* TASK PROMPT *
Every record here needs to be duplicated exactly.

* RECORDS TO PROCESS *
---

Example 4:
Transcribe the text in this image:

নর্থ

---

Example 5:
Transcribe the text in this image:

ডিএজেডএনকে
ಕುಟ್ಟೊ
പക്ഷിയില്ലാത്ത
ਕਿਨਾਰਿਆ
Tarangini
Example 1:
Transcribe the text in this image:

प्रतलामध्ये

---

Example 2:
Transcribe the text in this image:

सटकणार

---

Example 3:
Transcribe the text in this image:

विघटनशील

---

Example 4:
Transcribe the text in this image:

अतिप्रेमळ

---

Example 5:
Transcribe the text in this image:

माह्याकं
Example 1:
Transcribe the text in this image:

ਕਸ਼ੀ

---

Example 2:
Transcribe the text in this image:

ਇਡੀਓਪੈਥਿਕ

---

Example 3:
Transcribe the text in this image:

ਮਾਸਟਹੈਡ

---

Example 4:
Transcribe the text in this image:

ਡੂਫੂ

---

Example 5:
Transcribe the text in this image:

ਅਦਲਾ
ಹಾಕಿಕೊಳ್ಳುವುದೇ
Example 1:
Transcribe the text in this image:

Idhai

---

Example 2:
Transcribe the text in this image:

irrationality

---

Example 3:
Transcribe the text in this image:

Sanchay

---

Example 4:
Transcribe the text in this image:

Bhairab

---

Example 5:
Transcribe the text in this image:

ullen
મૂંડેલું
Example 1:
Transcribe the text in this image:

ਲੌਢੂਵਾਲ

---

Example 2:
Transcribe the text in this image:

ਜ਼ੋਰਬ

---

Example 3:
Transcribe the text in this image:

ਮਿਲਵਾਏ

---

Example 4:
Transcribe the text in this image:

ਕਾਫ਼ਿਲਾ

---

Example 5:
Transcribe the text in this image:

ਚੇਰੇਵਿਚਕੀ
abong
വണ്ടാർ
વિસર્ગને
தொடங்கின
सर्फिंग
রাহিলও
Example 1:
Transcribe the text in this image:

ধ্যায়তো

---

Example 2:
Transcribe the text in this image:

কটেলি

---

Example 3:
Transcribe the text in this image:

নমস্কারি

* WRITTEN ANSWER *
---

Example 4:
Transcribe the text in this image:

নর্থ

---

Example 5:
Transcribe the text in this image:

ডিএজেডএনকে
ಕುಟ್ಟೊ
പക്ഷിയില്ലാത്ത
ਕਿਨਾਰਿਆ
Tarangini
Example 1:
Transcribe the text in this image:

प्रतलामध्ये

---

Example 2:
Transcribe the text in this image:

सटकणार

---

Example 3:
Transcribe the text in this image:

विघटनशील

---

Example 4:
Transcribe the text in this image:

अतिप्रेमळ

---

Example 5:
Transcribe the text in this image:

माह्याकं
Example 1:
Transcribe the text in this image:

ਕਸ਼ੀ

---

Example 2:
Transcribe the text in this image:

ਇਡੀਓਪੈਥਿਕ

---

Example 3:
Transcribe the text in this image:

ਮਾਸਟਹੈਡ

---

Example 4:
Transcribe the text in this image:

ਡੂਫੂ

---

Example 5:
Transcribe the text in this image:

ਅਦਲਾ
ಹಾಕಿಕೊಳ್ಳುವುದೇ
Example 1:
Transcribe the text in this image:

Idhai

---

Example 2:
Transcribe the text in this image:

irrationality

---

Example 3:
Transcribe the text in this image:

Sanchay

---

Example 4:
Transcribe the text in this image:

Bhairab

---

Example 5:
Transcribe the text in this image:

ullen
મૂંડેલું
Example 1:
Transcribe the text in this image:

ਲੌਢੂਵਾਲ

---

Example 2:
Transcribe the text in this image:

ਜ਼ੋਰਬ

---

Example 3:
Transcribe the text in this image:

ਮਿਲਵਾਏ

---

Example 4:
Transcribe the text in this image:

ਕਾਫ਼ਿਲਾ

---

Example 5:
Transcribe the text in this image:

ਚੇਰੇਵਿਚਕੀ
abong
വണ്ടാർ
વિસર્ગને
தொடங்கின
सर्फिंग
রাহিলও
Example 1:
Transcribe the text in this image:

ধ্যায়তো

---

Example 2:
Transcribe the text in this image:

কটেলি

---

Example 3:
Transcribe the text in this image:

নমস্কারি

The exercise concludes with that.